PROBLEM 1
In the Go binary search tree page, what did the 2023/08/03 update fix?
PROBLEM 2
From the Go binary search tree page, extract the passage starting with "Update: 2023/08/03. Bug" and going on through "and recursive insertion.".

SUPPLIED PASSAGE

※ ※ ※

Learning how to insert a new node and delete an existing node in a binary search tree with Go language.
Update: 2022/10/27. Use a more intuitive method to implement a node of binary search tree and introduce the search method. Besides, provide 2 methods to implement inorder traversal.
Update: 2023/08/03. Bug fixes in Delete(). When replacing the deleted node with the successor, we should update not only the value but also the key.
Update: 2023/09/12. Give some alternative methods to implement node insertion and then compare the performance of iterative insertion and recursive insertion.
What is a binary search tree?
In computer science, a binary search tree (BST), also called an ordered or sorted binary tree, is a rooted binary tree data structure whose internal nodes each store a key greater than all the keys in the node’s left subtree and less than those in its right subtree. The time complexity of operations on the binary search tree is directly proportional to the height of the tree.

※ ※ ※

MATERIAL PROVIDED
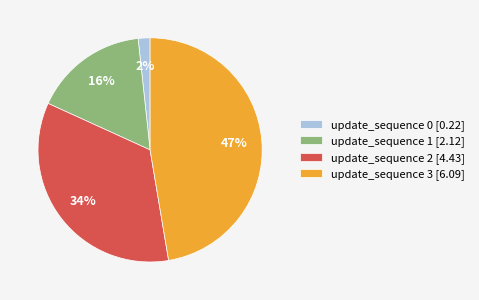

To the nearest percent, what percentage of the pie is update_sequence 3?

47%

※ ※ ※

FINAL ANSWER 1
It fixed bugs in Delete(): when the deleted node is replaced with the successor, both the value and the key should be updated.

FINAL ANSWER 2
Update: 2023/08/03. Bug fixes in Delete(). When replacing the deleted node with the successor, we should update not only the value but also the key.
Update: 2023/09/12. Give some alternative methods to implement node insertion and then compare the performance of iterative insertion and recursive insertion.